Bovendien vallen er nog een hoop meer dingen af als je “alle” talen gaat meerekenen hierin. Als we geen engelse woorden mogen gebruiken, dan ook niet swahlish of verwegistanisch. Of moet dan eerst bepaald worden op welk land je je richt? ;p
@11 Ach zo. Alsnog blijft het dezelfde kwestie, vermoed ik. Wij Nederlanders (en de wereld) denken bij ’travel card’ aan reispas, en niet aan benzinepas. Maar mogen we er vervolgens op adverteren, puur omdat we het verkeerd spellen (nederengels cre?eren)? Weet niet hoe de wet hier in staat, maar het lijkt me wat makkelijk. In ieder geval tot dat Travelcard in de Vandale is opgenomen.

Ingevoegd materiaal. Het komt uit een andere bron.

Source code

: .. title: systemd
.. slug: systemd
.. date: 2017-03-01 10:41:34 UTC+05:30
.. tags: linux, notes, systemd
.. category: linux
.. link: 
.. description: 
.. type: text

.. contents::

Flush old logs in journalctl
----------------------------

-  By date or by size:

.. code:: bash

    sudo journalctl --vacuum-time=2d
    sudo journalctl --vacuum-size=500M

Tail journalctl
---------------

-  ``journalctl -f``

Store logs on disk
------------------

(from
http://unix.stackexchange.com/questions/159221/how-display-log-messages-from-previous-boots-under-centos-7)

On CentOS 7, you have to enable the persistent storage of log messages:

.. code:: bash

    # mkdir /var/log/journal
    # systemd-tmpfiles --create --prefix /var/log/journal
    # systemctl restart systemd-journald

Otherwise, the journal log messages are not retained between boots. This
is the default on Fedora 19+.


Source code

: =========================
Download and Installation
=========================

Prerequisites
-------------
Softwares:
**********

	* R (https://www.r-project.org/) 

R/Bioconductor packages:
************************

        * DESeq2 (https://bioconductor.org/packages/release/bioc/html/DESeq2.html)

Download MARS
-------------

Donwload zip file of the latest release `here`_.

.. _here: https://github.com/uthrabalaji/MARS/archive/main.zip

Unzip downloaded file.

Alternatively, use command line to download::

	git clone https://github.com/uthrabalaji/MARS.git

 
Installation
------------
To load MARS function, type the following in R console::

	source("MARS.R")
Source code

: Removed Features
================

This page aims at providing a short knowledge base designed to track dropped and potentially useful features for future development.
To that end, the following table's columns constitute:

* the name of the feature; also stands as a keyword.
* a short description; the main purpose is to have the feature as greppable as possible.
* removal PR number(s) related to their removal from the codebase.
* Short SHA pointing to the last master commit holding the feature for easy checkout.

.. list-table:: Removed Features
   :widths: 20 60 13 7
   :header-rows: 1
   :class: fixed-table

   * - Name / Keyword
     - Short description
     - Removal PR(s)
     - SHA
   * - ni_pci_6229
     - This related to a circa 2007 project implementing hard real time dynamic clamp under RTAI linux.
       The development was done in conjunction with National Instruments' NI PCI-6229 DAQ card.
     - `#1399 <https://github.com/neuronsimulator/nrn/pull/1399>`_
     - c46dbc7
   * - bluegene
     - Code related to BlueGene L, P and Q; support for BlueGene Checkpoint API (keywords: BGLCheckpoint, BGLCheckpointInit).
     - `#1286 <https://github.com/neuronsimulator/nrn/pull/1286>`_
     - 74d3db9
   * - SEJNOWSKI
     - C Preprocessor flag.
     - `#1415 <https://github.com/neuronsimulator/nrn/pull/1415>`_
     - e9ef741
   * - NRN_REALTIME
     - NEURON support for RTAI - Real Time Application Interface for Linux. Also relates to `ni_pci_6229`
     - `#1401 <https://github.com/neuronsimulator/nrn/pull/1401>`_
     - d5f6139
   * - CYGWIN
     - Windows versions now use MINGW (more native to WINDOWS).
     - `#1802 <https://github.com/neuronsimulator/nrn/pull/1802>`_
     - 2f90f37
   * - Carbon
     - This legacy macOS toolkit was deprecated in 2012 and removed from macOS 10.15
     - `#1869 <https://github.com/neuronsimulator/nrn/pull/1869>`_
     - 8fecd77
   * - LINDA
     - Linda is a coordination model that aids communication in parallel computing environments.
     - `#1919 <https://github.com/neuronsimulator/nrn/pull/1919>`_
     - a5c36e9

In principe is een “Travel card” gewoon vergelijkbaar met de OV chipkaart, namelijk een kaartje voor het openbaar vervoer. “Travelcard” is daarbij een merknaam voor dergelijke kaartjes in en rondom Londen. Als Multi Tank Card nu ook OV Chipkaartjes zou leveren dan kunnen ze aanvoeren dat “TravelCard” een juiste omschrijving is voor die specifieke kaarten. Maar ze leveren alleen tankpasjes en dat heeft geen link met het openbaar vervoer. Alleen met de merknaam van een concurrent.
TravelCard kan overigens wel adverteren met de naam “TankCard” omdat MTC een spatie heeft staan tussen beide woorden. 🙂
Tja, je kunt ook afvragen of een andere jurist dan Arnoud mag adverteren met de woorden “Engel” en “Friet” los van elkaar. Dat zal wel kunnen, hoewel het verband een beetje lastig is. Nou ja, de secretaresse is dan een engel en zij bakt iedere vrijdagmiddag friet voor het gehele kantoor. Dat zou het nog kunnen verklaren. Maar een andere juristensite die adverteert onder “Engelfriet”… Tja, zeg het maar Arnoud… Wat kun jij daar dan tegen doen? 🙂
Waarom doet dit mij denken aan Lindows. In de US ving MS bot omdat Windows een te generiek woord was.
In Nederland werd het verboden omdat Windows geen te generiek woord was in het Nederlands. Een uitspraak waar ik me toen erg over heb verbaasd, omdat in de ICT Engels heel normaal is.
Puur en alleen naar ons land alleen kijken en in het bijzonder naar alleen Nederlands is toch niet van deze tijd?
Eigenlijk is deze uitspraak wel logischer. Het woord Travelcard bestaat in geen enkele taal als ??n woord en is dus beschermd. De woorden Travel en Card los zijn niet te beschermen. Ik vraag me dan wel weer af hoe dit zich tot Lindows/Windows verhoudt, aangezien engelse woorden nu ineens wel gangbaar zijn.
@Elroy, inderdaad is in Nederland de Engelse taal wel bijna standaard in de ICT wereld, maar dan wel gerelateerd aan ICT-gebaseerde technische termen. Hoewel Window in ICT wel een technische definitie kent, zeker als het om datastromen gaat, is het woord verder eigenlijk niet in gebruik in de vorm zoals Lindows deze wilde gebruiken. Als het om schermen gaat wordt eerder venster of form gebruikt, niet window. Ook in het Engels is Form de standaard-naam voor een scherm-venster. Het gaat natuurlijk niet alleen of een woord algemeen is, het gaat er om dat het een algemeen woord betreft binnen een bepaald vakgebied. En Windows is in de Nederlandse ICT-markt nu eenmaal meer een merknaam en nauwelijks een algemeen woord. Engels is nog steeds geen officiele taal in Nederland, dus dat zouden we eigenlijk moeten veranderen. 🙂
Stelt het Google/Vuitton-arrest niet juist dat het gebruik van andermans merk als Adword is toegestaan, tenzij dat gebruik verwarrend is. Waarbij de invulling van ‘verwarrend’ aan de lokale rechtspraak wordt overgelaten.
Dan mag Travelcard dus gewoon als Adword gebruikt worden.